1. Important Products
These are the products that present a higher cybersecurity risk by performing a function which carries a significant risk of adverse effects (in terms of its intensity and ability to damage the health, security, or safety of users of such products) and should undergo a stricter conformity assessment procedure.
The Cyber Resilience Act classes important products in two categories depending on their level of criticality: Class I and Class II. Class II products hold a higher level of criticality and are thus subject to more stringent compliance measures, including assessment by external third parties.
Note that a product is defined as important by the CRA if the exploit of potential vulnerabilities can have harsh consequences and impact the whole product value chain.
Let’s explore the distinctions between these two classes and the types of products they encompass.
Class I
Class I products encompass essential functionalities but are deemed less critical compared to Class II counterparts. Products in Class I must either get an accredited 3rd-party lab to certify that they meet the requirements of the CRA or demonstrate that they already comply with another standard whose requirements have been harmonized with the CRA.
Examples of Class I products include:
- Identity management systems and privileged access management software and hardware, including authentication and access control readers, including biometric readers
- Standalone and embedded browsers
- Password managers
- Software that searches for, removes, or quarantines malicious software
- Products with digital elements with the function of virtual private network (VPN)
- Network management systems
- Security information and event management (SIEM) systems
- Boot managers
- Public key infrastructure and digital certificate issuance software
- Physical and virtual network interfaces
- Operating systems
- Routers, modems intended for the connection to the internet, and switches
- Microprocessors with security-related functionalities
- Microcontrollers with security-related functionalities
- Application specific integrated circuits (ASIC) and field-programmable gate arrays (FPGA) with security-related functionalities
- Smart home general purpose virtual assistants
- Smart home products with security functionalities, including smart door locks, security cameras, baby monitoring systems and alarm systems
- Internet connected toys covered by Directive 2009/48/EC of the European Parliament and of the Council that have social interactive features (e.g. speaking or filming) or that have location tracking features
- Personal wearable products to be worn or placed on a human body that have a health monitoring (such as tracking) purpose and to which Regulation (EU) 2017/745 or Regulation (EU) 2017/746 do not apply, or personal wearable products that are intended for the use by and for children
Class II
Class II products represent a higher level of criticality and thus require more rigorous compliance certification, including assessment by external third parties.
These products include:
- Hypervisors and container runtime systems that support virtualized execution of operating systems and similar environments
- Firewalls, intrusion detection and/or prevention systems intended for industrial use
- Tamper-resistant microprocessors
- Tamper-resistant microcontrollers
2. Critical Products
These products possess cybersecurity-related functionalities and carry a significant risk of causing adverse effects due to their potential to disrupt, control, or damage numerous other digital element-based products through direct manipulation.
Examples of such products include:
- Hardware Devices with Security Boxes
- Smart meter gateways within smart metering systems and other devices for advanced security purposes, including for secure cryptoprocessing
- Smartcards or similar devices, including secure elements
Given their critical nature, these products already commonly undergo various forms of certification.
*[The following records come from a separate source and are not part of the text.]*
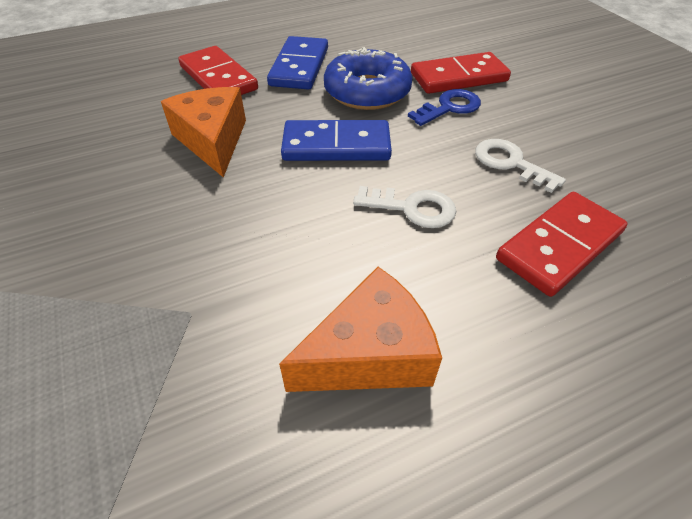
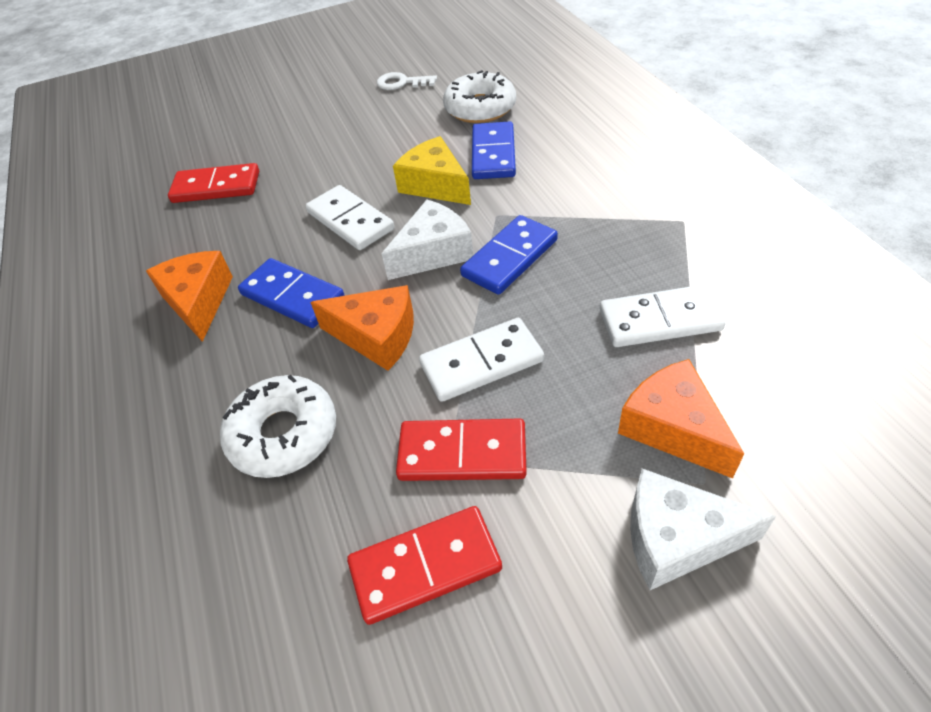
blue domino: 2 -> 3
blue donut: 1 -> 0
blue key: 1 -> 0
orange cheese: 2 -> 3
white cheese: 0 -> 2
white domino: 0 -> 3
white donut: 0 -> 2
white key: 2 -> 1
yellow cheese: 0 -> 1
Under the CRA, they are explicitly required to obtain certification (EUCC certification scheme) at a 'substantial' assurance level, as defined by the EU Cybersecurity Act.
3. Default Category
All products that are not explicitly listed as either important or critical are in this category. It is estimated that this represents around 90% of all products with a digital element. For these products, compliance with the Cyber Resilience Act is done through a self-assessment.